== Record extracts ==
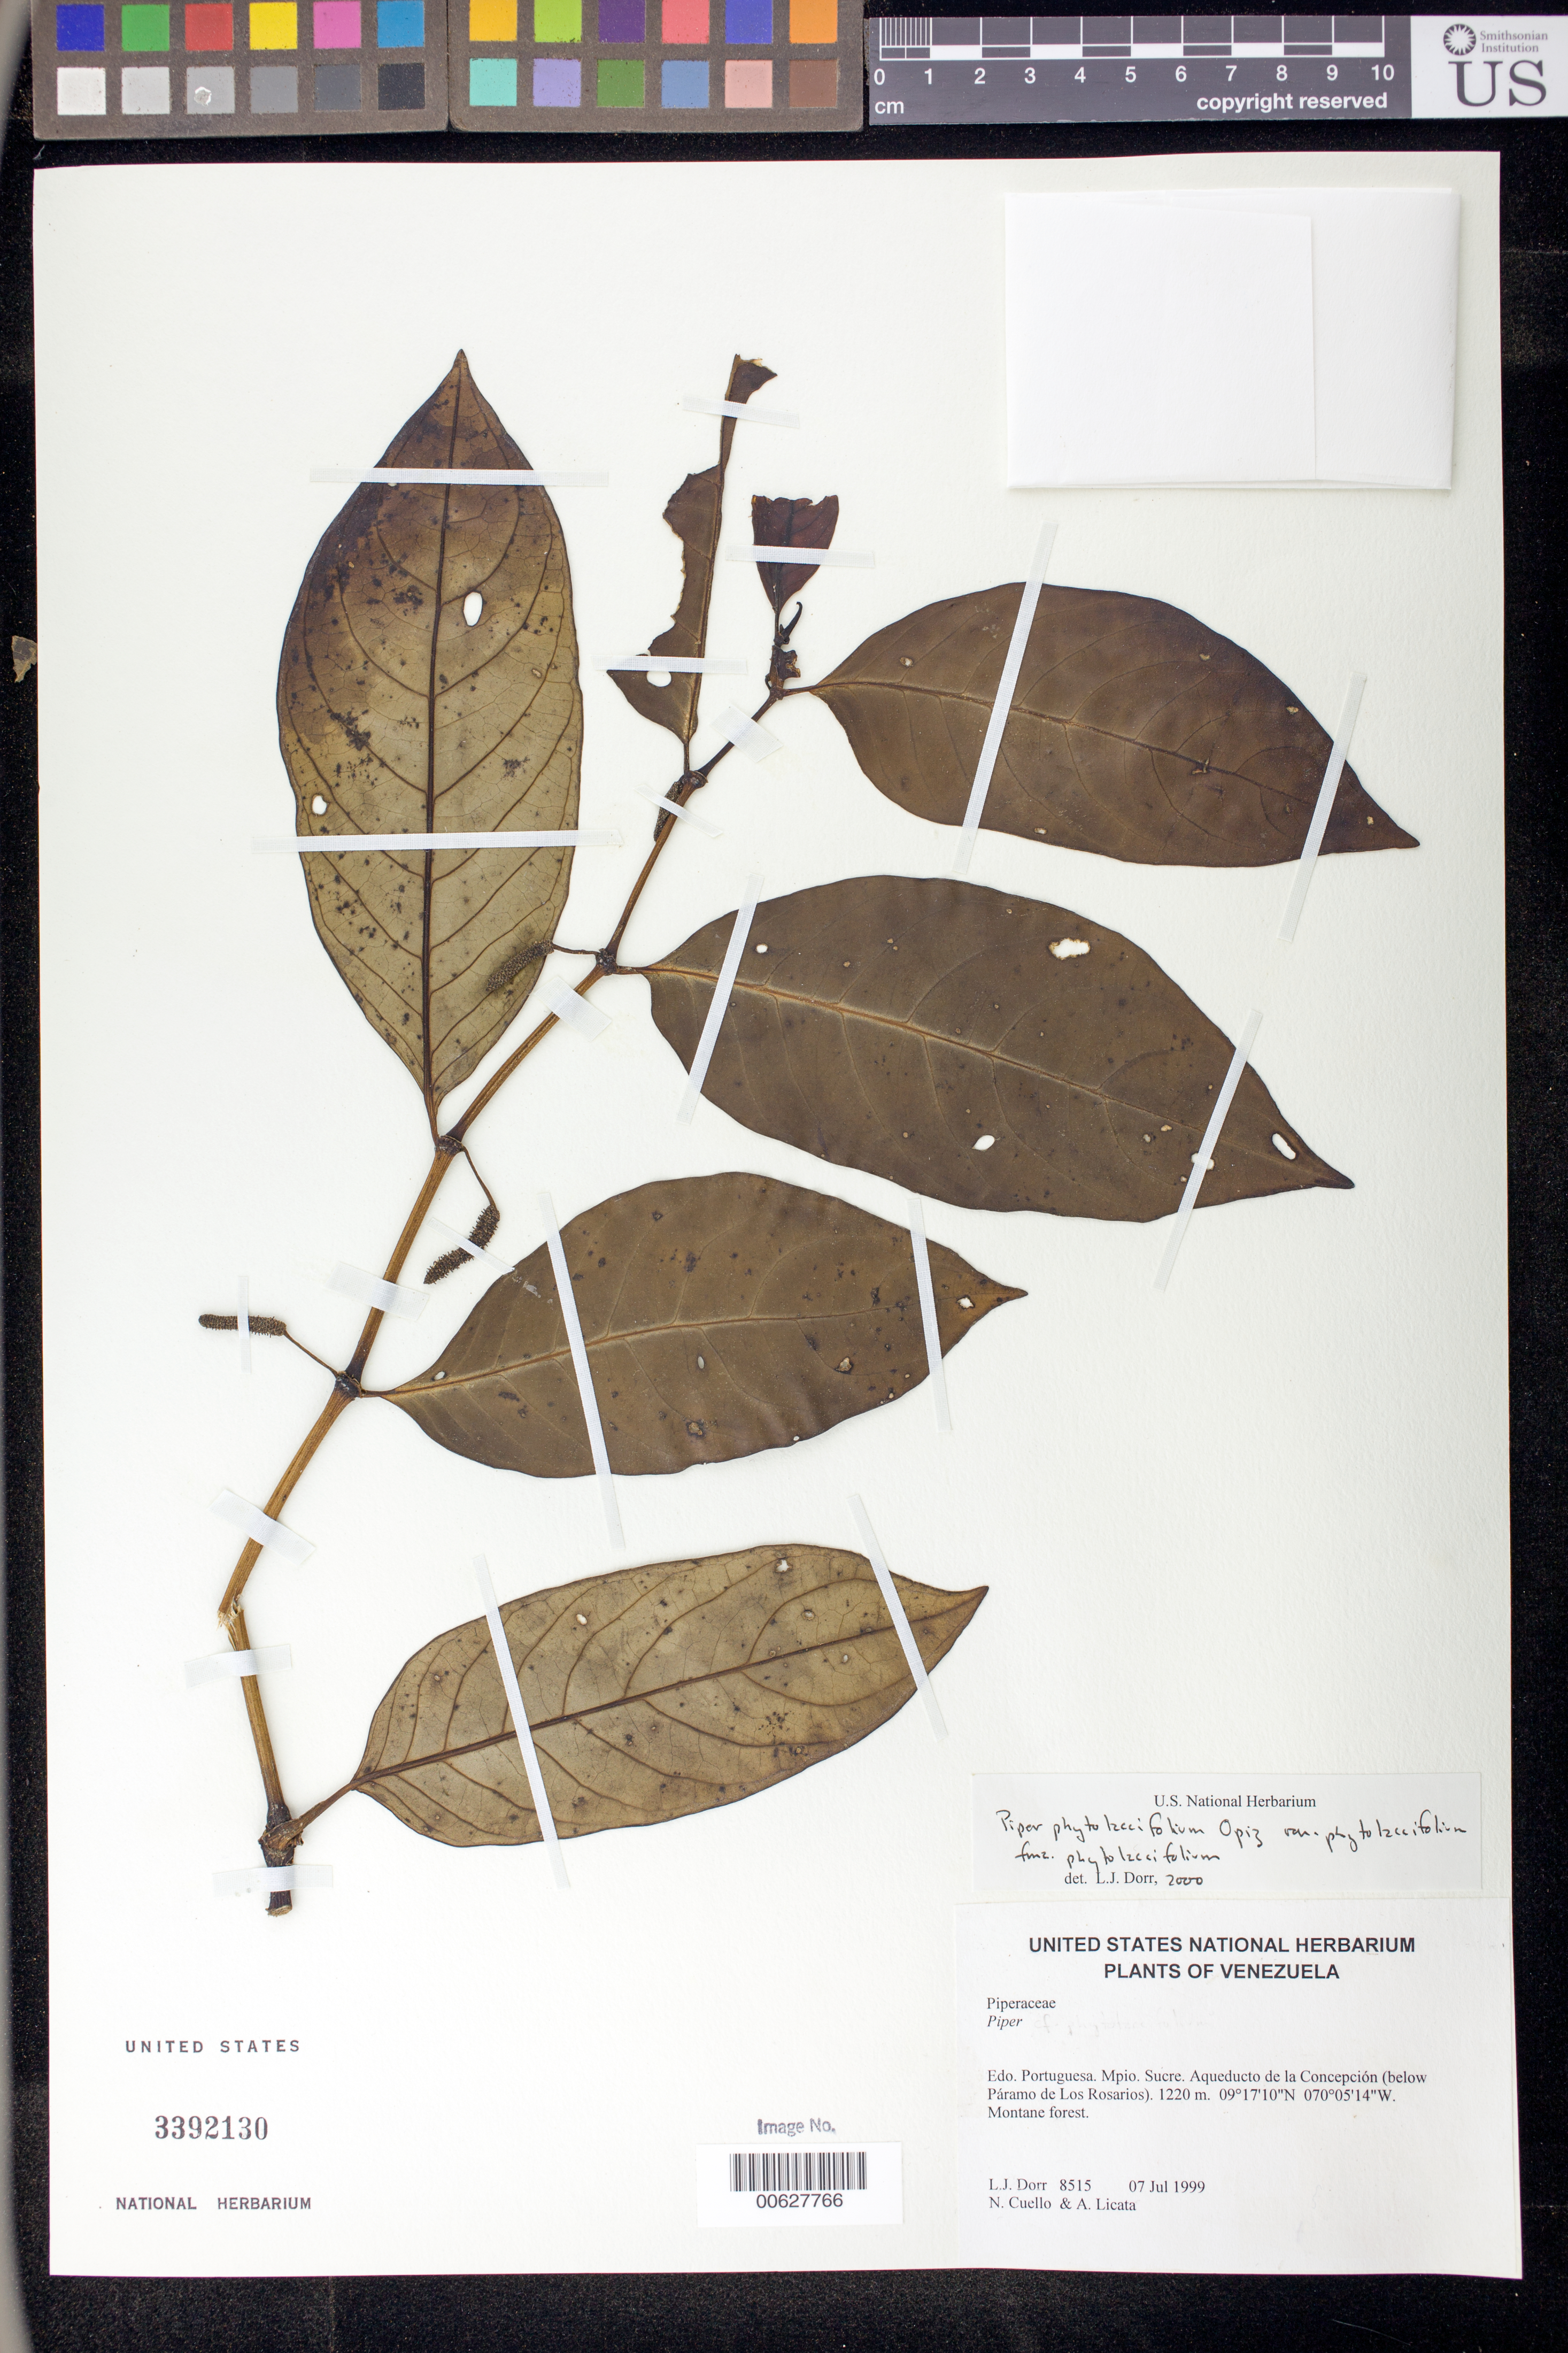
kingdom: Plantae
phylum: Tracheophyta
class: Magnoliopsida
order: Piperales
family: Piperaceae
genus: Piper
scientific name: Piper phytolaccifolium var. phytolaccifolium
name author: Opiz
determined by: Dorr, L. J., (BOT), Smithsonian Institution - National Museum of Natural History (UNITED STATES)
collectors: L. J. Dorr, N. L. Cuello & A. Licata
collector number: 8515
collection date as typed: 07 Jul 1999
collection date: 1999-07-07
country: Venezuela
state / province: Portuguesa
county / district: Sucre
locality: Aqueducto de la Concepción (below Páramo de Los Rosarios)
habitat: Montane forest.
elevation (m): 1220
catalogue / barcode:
===
=== What the task requires ===
Return every line of the entries above verbatim, omitting the pictures.

=== The result ===
kingdom: Plantae
phylum: Tracheophyta
class: Magnoliopsida
order: Piperales
family: Piperaceae
genus: Piper
scientific name: Piper phytolaccifolium var. phytolaccifolium
name author: Opiz
determined by: Dorr, L. J., (BOT), Smithsonian Institution - National Museum of Natural History (UNITED STATES)
collectors: L. J. Dorr, N. L. Cuello & A. Licata
collector number: 8515
collection date as typed: 07 Jul 1999
collection date: 1999-07-07
country: Venezuela
state / province: Portuguesa
county / district: Sucre
locality: Aqueducto de la Concepción (below Páramo de Los Rosarios)
habitat: Montane forest.
elevation (m): 1220
catalogue / barcode:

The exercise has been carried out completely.